Prelude: 0000000000000000000000000 ... 000
Magic: DICM
[ (0002,0000) UL [4] "\192\NUL\NUL\NUL"
, (0002,0001) OB [2] "\NUL\SOH"
, (0002,0002) UI [26] "1.2.840.10008.\NUL"
, (0002,0003) UI [56] "\NUL"
, (0002,0010) UI [20] "1.2.840.10008.1.2.1\NUL"
, (0002,0012) UI [20] ""
, (0002,0013) SH [16] "XXXXXXX"
[ (0008,0005) CS [10] "ISO_IR 100"
, (0008,0008) CS [22] "ORIGINAL\\PRIMARY\\M\\ND "
, (0008,0012) DA [8] "2009XXXX"
, (0008,0013) TM [14] "140340.156000 "
, (0008,0016) UI [26] "1.2.840.10008.\NUL"

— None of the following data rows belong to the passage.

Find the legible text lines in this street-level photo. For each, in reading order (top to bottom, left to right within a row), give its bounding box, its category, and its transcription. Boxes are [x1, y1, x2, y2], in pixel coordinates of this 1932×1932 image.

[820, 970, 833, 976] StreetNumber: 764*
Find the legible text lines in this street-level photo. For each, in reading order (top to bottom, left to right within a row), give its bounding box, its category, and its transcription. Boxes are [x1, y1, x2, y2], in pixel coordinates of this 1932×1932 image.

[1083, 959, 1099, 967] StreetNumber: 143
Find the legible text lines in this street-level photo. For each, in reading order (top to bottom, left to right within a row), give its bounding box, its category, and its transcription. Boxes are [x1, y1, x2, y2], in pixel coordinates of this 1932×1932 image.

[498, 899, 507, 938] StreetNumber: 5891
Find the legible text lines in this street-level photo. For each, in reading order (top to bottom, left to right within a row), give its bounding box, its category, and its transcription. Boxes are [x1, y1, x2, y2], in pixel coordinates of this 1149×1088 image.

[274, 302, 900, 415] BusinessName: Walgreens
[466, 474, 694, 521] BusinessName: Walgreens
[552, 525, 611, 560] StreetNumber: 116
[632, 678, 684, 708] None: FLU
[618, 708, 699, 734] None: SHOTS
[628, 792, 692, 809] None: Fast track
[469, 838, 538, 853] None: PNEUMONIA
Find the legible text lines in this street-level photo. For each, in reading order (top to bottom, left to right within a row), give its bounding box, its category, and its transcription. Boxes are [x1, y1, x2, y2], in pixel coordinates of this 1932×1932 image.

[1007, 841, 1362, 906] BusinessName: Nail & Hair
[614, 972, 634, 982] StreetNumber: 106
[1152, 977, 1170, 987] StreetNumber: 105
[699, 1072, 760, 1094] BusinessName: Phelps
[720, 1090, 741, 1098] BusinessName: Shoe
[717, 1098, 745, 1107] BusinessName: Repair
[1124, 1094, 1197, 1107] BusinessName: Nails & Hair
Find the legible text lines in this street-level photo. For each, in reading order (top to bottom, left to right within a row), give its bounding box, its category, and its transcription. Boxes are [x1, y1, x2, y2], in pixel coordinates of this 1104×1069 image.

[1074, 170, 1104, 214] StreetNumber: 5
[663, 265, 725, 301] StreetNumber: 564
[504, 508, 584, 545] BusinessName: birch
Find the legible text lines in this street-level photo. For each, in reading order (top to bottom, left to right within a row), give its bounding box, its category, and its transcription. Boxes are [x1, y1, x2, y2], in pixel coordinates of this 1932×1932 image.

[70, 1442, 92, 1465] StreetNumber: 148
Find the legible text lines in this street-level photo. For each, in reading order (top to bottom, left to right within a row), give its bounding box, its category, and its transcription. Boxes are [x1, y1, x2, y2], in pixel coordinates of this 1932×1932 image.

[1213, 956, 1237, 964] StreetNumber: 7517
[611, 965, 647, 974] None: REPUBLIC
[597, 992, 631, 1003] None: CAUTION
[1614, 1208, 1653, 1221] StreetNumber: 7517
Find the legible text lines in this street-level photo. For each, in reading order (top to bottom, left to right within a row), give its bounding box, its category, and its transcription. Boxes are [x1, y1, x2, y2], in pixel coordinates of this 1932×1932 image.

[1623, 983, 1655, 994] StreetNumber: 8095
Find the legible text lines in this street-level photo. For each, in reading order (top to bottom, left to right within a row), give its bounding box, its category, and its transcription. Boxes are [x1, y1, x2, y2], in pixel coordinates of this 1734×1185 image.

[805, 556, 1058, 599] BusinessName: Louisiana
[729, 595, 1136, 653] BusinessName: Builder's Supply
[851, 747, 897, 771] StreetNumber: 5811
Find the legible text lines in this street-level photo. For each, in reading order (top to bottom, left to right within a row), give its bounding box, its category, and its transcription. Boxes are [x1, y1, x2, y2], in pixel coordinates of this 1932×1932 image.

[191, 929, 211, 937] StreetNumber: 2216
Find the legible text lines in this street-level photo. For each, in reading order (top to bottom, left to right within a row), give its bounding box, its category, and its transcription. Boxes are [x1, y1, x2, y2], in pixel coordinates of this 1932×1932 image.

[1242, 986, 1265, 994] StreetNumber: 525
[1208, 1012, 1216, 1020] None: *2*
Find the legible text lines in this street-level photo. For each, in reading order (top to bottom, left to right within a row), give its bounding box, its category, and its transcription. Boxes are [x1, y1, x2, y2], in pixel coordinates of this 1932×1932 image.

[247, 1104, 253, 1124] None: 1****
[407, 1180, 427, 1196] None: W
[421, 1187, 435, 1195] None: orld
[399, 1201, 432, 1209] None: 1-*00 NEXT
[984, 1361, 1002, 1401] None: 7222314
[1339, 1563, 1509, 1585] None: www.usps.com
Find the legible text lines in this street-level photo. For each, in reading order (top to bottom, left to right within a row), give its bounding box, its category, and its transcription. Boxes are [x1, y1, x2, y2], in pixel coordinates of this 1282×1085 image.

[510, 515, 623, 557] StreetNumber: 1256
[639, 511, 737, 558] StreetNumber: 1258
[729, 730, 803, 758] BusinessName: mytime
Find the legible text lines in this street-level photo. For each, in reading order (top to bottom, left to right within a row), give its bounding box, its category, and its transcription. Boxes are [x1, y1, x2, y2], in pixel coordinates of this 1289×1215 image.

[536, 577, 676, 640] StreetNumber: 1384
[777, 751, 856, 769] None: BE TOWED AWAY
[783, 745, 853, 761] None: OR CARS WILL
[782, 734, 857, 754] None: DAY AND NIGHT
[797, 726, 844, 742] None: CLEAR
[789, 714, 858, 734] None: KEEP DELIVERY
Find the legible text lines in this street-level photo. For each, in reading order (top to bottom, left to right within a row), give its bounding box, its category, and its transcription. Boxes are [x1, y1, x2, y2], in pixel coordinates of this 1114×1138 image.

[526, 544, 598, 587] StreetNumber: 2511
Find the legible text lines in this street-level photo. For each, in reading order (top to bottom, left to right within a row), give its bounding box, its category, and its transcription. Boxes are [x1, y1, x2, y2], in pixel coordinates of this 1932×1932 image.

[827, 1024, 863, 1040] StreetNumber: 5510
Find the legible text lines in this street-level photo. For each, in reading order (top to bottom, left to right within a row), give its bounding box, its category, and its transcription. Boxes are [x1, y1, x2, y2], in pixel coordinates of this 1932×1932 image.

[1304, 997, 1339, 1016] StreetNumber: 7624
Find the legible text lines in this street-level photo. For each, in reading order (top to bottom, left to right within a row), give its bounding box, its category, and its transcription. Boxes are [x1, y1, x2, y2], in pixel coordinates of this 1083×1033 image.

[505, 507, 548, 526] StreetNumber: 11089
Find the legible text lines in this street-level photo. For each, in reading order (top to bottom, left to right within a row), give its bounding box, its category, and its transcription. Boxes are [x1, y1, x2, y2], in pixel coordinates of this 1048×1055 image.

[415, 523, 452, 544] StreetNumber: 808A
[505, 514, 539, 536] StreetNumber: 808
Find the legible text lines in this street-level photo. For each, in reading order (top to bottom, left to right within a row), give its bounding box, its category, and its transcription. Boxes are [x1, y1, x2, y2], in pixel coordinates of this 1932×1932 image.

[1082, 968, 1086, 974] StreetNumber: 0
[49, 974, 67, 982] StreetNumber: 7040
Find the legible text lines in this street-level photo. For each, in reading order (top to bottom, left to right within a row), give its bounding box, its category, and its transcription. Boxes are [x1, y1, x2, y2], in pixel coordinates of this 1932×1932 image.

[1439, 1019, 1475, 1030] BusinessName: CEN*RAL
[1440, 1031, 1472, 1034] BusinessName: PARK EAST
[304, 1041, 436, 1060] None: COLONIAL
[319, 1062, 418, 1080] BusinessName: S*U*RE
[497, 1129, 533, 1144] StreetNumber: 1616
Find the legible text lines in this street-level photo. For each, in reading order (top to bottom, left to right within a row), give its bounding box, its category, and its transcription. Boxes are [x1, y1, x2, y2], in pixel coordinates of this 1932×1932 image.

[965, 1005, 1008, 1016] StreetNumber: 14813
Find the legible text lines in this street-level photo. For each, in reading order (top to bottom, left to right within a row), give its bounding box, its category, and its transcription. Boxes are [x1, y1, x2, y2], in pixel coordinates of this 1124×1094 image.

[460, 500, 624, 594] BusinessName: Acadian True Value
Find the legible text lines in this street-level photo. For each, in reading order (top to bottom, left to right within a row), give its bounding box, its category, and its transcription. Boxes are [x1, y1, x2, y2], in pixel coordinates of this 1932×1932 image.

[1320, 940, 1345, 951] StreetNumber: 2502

Doesn't look like much but it's decoded the group and element info (0002,0001) etc, the value representation (UI, CS, OB, etc) and correctly parsed the right number of bytes for the value. It's also split the file into the encapsulation (prelude, magic and metadata) and the actual DICOM object.

Ok, there's no error handling, it only knows one encoding scheme, doesn't grok heirarchical objects and there's no error handling but it's only 140 lines of code. A good third of that formats it nicely for printing on the console though so under 100 lines for a parser just blows me away. For what it does, that's probably excessively verbose but first it needs to work, then it can be refined and finally, if necessary, it can be made faster.

I don't think I've ever been so pleased with so little code before :o Haskell is very expressive but OMG has it been hard work learning to write even this little bit :/

Wednesday, 7 July 2010

Truth Stinks

I wish I could claim this as my own:

"You can't polish a turd but glitter sticks to one extremely well"

I'm sure everyone can think of at least one unpolished turd in their lives, whether nationwide political or "that pillock at the office", which the glitter has stuck to but somehow doesn't disguise the awful smell...

Personally speaking, the quote reminded me of the last 13 years of Labour government and deluded worship of an invisible sky fairy, er, I mean, religion.